Pared sin palabras

Un mural es casi tan consustancial a Cuba como las colas o los baches. Amén del rincón de la Isla donde se haya nacido, es casi imposible no recordar uno de esos: en el aula, en el pasillo de la escuela, en el centro de trabajo y hasta en la bodega de la esquina es posible todavía encontrar un mural.

Polvoriento o actualizado, sazonado o desabrido, casi siempre con posibilidad cero de cumplir su sagrado cometido: comunicar. Porque un mural cubano poco tiene que ver con las boards informativas engendradas por el hombre para compartir información única, nueva, de impacto.

Tampoco es, como podría imaginarse por su nombre, alguna obra de las “bellas artes”, estampada sobre un muro. Este, el mural cubano, se encuentra en el ala opuesta de la creación artística.

Se trata de un rectángulo donde se agolpan, no las penas, sino los formalismos transmitidos de época en época, de generación en generación. El reflejo de alguna orden que vino algún día, de algún lugar, y que persiste aunque nadie sepa a ciencia cierta exactamente para qué.

Una disección arrojaría casi de forma invariable las siguientes secciones: deportes (donde aparece recortada del Granma y amarillenta una noticia sobre la última serie de pelota); cumpleaños colectivos (donde se recuerda el onomástico de los compañeros en el último trimestre); cultura (donde casi siempre aparece una foto de Alicia Alonso o algo parecido) y las infaltables efemérides, las más empolvadas de toda la tabla porque no requieren actualización. El resto varía en dependencia del entusiasmo del colectivo pioneril, sindical o la vecindad.

Nada raro es descubrir que cierta información nunca llegó a los subordinados, vecinos, pioneros, pacientes, clientes y dolientes…pero que estaba en el mural, diría algún jefecillo.

Quizás, porque hace mucho la manera de comunicarnos cambió el tono, la intensidad, las maneras; y la cuadratura de un mural no sirve más, no moviliza, no convoca.

Porque el mural es de cierta forma eso, una reprodución del decir en una sola dirección, donde alguien, desde una pared, dicta y otros leen con los ojos al cielo, sin poder preguntar, interpelar.
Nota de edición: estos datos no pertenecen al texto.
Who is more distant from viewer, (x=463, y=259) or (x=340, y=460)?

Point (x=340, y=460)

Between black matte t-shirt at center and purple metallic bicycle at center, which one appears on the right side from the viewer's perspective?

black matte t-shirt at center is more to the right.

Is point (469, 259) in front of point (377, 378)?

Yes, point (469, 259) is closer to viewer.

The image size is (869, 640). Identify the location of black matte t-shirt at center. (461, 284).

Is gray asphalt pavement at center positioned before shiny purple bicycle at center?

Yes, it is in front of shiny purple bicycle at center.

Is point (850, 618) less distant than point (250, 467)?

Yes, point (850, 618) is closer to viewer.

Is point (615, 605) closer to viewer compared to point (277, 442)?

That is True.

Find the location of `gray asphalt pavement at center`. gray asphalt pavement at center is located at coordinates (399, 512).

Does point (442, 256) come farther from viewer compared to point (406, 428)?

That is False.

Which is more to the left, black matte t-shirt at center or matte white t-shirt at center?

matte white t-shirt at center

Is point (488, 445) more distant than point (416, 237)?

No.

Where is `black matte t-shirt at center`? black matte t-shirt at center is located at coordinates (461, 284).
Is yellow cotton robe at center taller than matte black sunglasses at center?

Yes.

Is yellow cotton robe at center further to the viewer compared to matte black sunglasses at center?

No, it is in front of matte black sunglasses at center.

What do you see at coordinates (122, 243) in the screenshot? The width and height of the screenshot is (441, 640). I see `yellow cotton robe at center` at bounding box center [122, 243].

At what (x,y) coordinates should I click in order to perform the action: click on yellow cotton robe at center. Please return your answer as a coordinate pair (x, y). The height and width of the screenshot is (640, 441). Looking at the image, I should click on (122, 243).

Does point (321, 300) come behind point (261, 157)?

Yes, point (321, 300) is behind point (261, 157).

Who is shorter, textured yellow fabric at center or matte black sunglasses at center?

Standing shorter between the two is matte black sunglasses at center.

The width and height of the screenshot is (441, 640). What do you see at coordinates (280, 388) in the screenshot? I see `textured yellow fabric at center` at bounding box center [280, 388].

Al mural se le pasa por delante corriendo. No hace falta mirarlo con mucha atención para descubrir que no está actualizado; pero incluso si lo estuviera, ¿a quién se le ocurriría llegarse a ese rincón para leer las mismas noticias que aparecen en el periódico, la radio, la televisión, el periódico, la radio, la televisión…? Y para mal de males, una selección de aquellas que alguien colocó allí para todo el colectivo.

Quizás quienes pasan los 50 recuerden cuándo surgieron los murales, muy probablemente la noción de “colectivo” atravesó entonces la idea. El mural contiene lo que todos, así en conjunto, “necesitamos” y “debemos” leer: “lo más importante”.  Pero esa idea del colectivo envejeció y el mural continuó en el mismo sitio, como reflejo de la inmovilidad de tantas y tantas instituciones que están detrás de ellos.

En algunos lugares el mural fue el punto de encuentro, o más bien, allí donde los compañeros salían a fumar. Entonces se publicaban los ganadores de la emulación, el estado pago de las MTT y el sindicato, una raya roja para los incumplidores, estrellitas para los destacados. Pero la emulación dejó de ser emulativa y a pocos les siguen interesando las estrellitas de cartón al lado de su nombre.

Quedó entonces el mural reducido al tablón feo, casi siempre mal ubicado, desvencijado y feo.

Al final de un pasillo a donde no llega nadie, debajo de una lámpara rota, o a la intemperie, este mural cubano es una seña de lo que se hace porque es una orientación que “baja”. No es posible emprender una campaña al estilo “rescatemos el mural”. Habrá acaso que reinventar la forma en que nos representamos, nos comunicamos, nos decimos, nos miramos.